• [Work required]: Whenever a picture appears in the data, skip it and write out all other material exactly.

• [Information shown]:
....

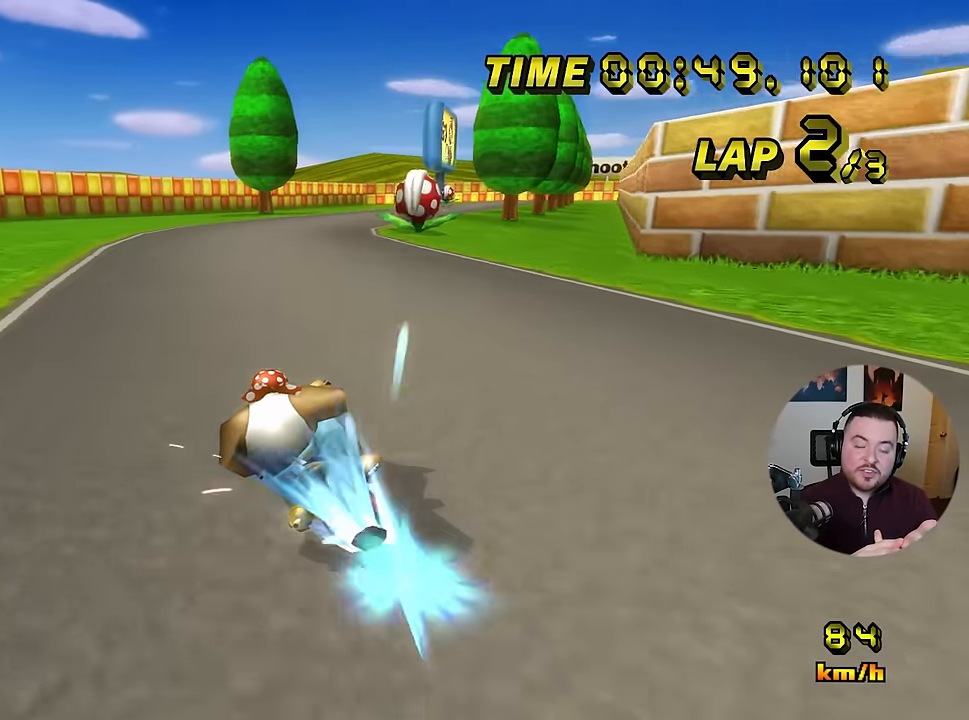
{"buttons": ["C", "Z"], "left_stick": "right", "events": [[166, "Z", "up"], [166, "left_stick", "up-right"], [216, "Z", "down"], [283, "left_stick", "right"]]}
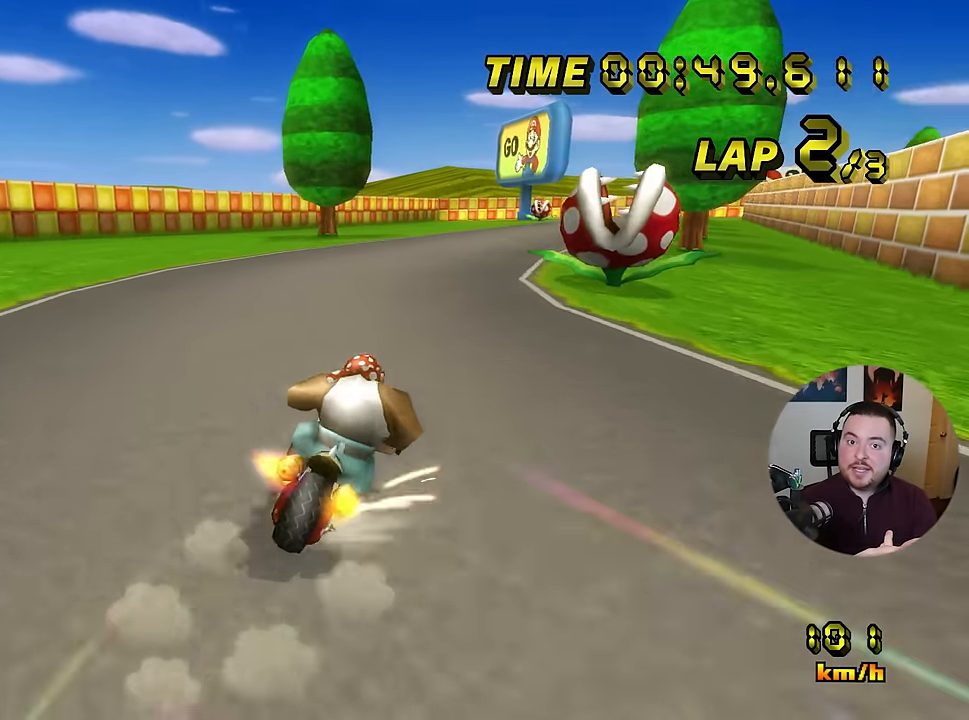
{"buttons": ["C"], "left_stick": "center", "events": [[134, "Z", "up"], [234, "left_stick", "center"]]}
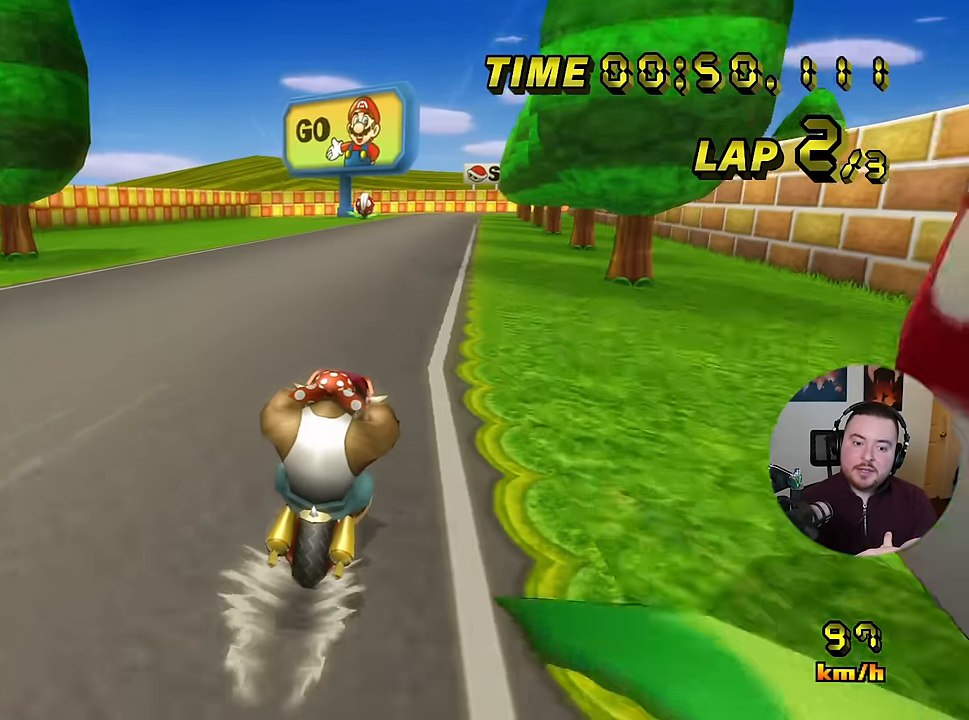
{"buttons": ["C"], "left_stick": "center", "events": []}
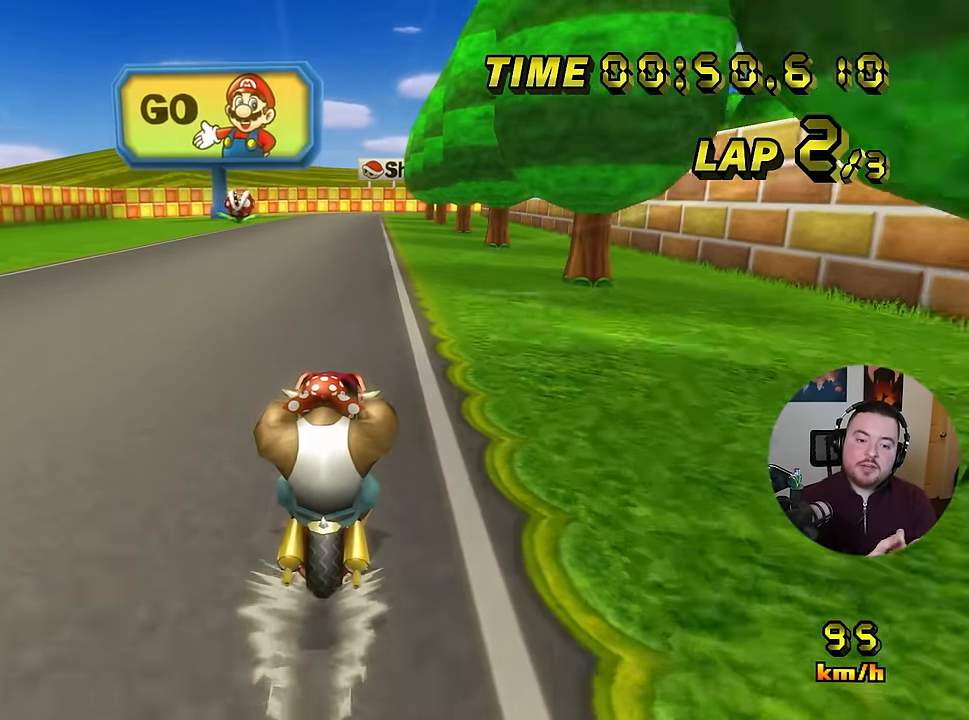
{"buttons": ["C"], "left_stick": "center", "events": [[50, "left_stick", "left"], [100, "left_stick", "center"]]}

....

• [Task result]:
{"buttons": ["C", "Z"], "left_stick": "right", "events": [[166, "Z", "up"], [166, "left_stick", "up-right"], [216, "Z", "down"], [283, "left_stick", "right"]]}
{"buttons": ["C"], "left_stick": "center", "events": [[134, "Z", "up"], [234, "left_stick", "center"]]}
{"buttons": ["C"], "left_stick": "center", "events": []}
{"buttons": ["C"], "left_stick": "center", "events": [[50, "left_stick", "left"], [100, "left_stick", "center"]]}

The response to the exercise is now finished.